After the Fifth Circuit issued its decision in January, the Justice Department in April asked the Supreme Court to hear the case. As DOJ put it:
Bump stocks allow a shooter to fire hundreds of bullets a minute by a single pull of the trigger. Like other machineguns, rifles modified with bump stocks are exceedingly dangerous; Congress prohibited the possession of such weapons for good reason. The decision [of the Fifth Circuit] contradicts the best interpretation of the statute, creates an acknowledged circuit conflict, and threatens significant harm to public safety. This Court should grant the petition for a writ of certiorari and reverse.
Although DOJ’s petition was originally set to be considered at the justice’s first conference after summer recess, there was some delay — as regularly happens — but the court announced it would be hearing the case, along with two other new cases, following the justice’s private conference on Friday. (One of the other two new grants is also gun-related, insofar as the National Rifle Association is a party, but it is primarily a First Amendment case addressing government regulation related to "controversial speakers.")
All of that Friday news also comes just days before the justices are due to hear oral arguments on Tuesday in U.S. v. Rahimi, yet another case in which the Biden administration asked the Supreme Court to take up and reverse a Fifth Circuit decision.
In Rahimi, the issue is whether the federal law barring people subject to a domestic violence restraining order from possessing firearms is unconstitutional under Bruen. A three-judge panel of the Fifth Circuit held earlier this year that the Second Amendment — as interpreted by the current Supreme Court — renders that federal prohibition unconstitutional.
The Rahimi arguments obviously matter on their own — but Friday’s Seventh Circuit decision makes them relevant for another reason.
While it’s likely that challengers to the Illinois bans will seek Supreme Court review, it’s not clear the court will want to take them up. In addition to taking the cases, the court could deny certiorari, allowing the Seventh Circuit decision to stand without making any national rule, or they could hold the cases for months and then send them back to the Seventh Circuit to reconsider them in light of the eventual Supreme Court decision in Rahimi.

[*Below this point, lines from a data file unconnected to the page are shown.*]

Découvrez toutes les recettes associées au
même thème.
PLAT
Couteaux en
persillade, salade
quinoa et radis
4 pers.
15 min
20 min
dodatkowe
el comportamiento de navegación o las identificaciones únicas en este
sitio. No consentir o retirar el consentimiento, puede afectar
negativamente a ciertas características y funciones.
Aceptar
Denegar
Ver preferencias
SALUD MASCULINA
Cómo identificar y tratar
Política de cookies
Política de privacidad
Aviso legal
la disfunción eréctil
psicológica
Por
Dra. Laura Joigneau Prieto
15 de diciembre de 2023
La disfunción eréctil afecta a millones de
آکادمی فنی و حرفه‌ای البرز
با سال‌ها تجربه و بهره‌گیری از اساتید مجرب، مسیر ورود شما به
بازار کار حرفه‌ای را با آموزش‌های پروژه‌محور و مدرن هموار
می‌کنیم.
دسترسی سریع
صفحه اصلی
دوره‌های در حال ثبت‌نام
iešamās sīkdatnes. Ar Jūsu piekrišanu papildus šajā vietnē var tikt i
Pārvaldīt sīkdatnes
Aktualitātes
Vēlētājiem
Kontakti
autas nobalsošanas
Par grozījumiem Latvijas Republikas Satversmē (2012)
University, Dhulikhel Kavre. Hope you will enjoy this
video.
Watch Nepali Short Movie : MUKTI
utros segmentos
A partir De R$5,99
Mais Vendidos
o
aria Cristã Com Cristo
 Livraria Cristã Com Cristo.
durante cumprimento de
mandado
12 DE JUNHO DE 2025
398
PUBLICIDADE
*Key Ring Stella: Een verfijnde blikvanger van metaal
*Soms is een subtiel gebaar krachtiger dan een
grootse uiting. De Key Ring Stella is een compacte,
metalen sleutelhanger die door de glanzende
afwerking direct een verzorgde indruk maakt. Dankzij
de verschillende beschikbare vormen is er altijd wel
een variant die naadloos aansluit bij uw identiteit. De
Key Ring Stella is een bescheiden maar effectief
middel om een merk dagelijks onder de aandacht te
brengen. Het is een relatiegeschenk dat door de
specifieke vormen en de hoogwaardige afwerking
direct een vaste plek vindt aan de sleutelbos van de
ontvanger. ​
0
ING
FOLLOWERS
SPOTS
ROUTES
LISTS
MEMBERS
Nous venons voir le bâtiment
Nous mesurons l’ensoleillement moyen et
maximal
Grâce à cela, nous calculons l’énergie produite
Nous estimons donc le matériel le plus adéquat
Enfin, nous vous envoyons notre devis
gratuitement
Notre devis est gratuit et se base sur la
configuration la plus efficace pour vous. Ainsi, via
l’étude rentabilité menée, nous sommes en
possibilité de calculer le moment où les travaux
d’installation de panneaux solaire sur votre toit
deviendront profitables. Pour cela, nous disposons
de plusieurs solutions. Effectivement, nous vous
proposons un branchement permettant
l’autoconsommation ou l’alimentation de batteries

I know that’s looking forward quite a ways, but it’s worth thinking about. In any event, it’s almost certain that the case wouldn’t be heard by the Supreme Court this term on an ordinary schedule.
All of that said, though, there’s always the shadow docket. If the challengers seek to keep the law on hold pending the resolution of an eventual certiorari petition, all bets are off. For example, the state might respond that the court shouldn’t grant a stay — but, if it does, it should immediately grant the case and review it this term.
A second trans care ban cert petition
On Friday, lawyers for those families challenging Kentucky’s ban on gender-affirming medical care for minors filed their petition for a writ of certiorari at the U.S. Supreme Court — the second such request filed this week.
More on this to come, but I wanted to make sure I highlighted the news that it was filed on Friday.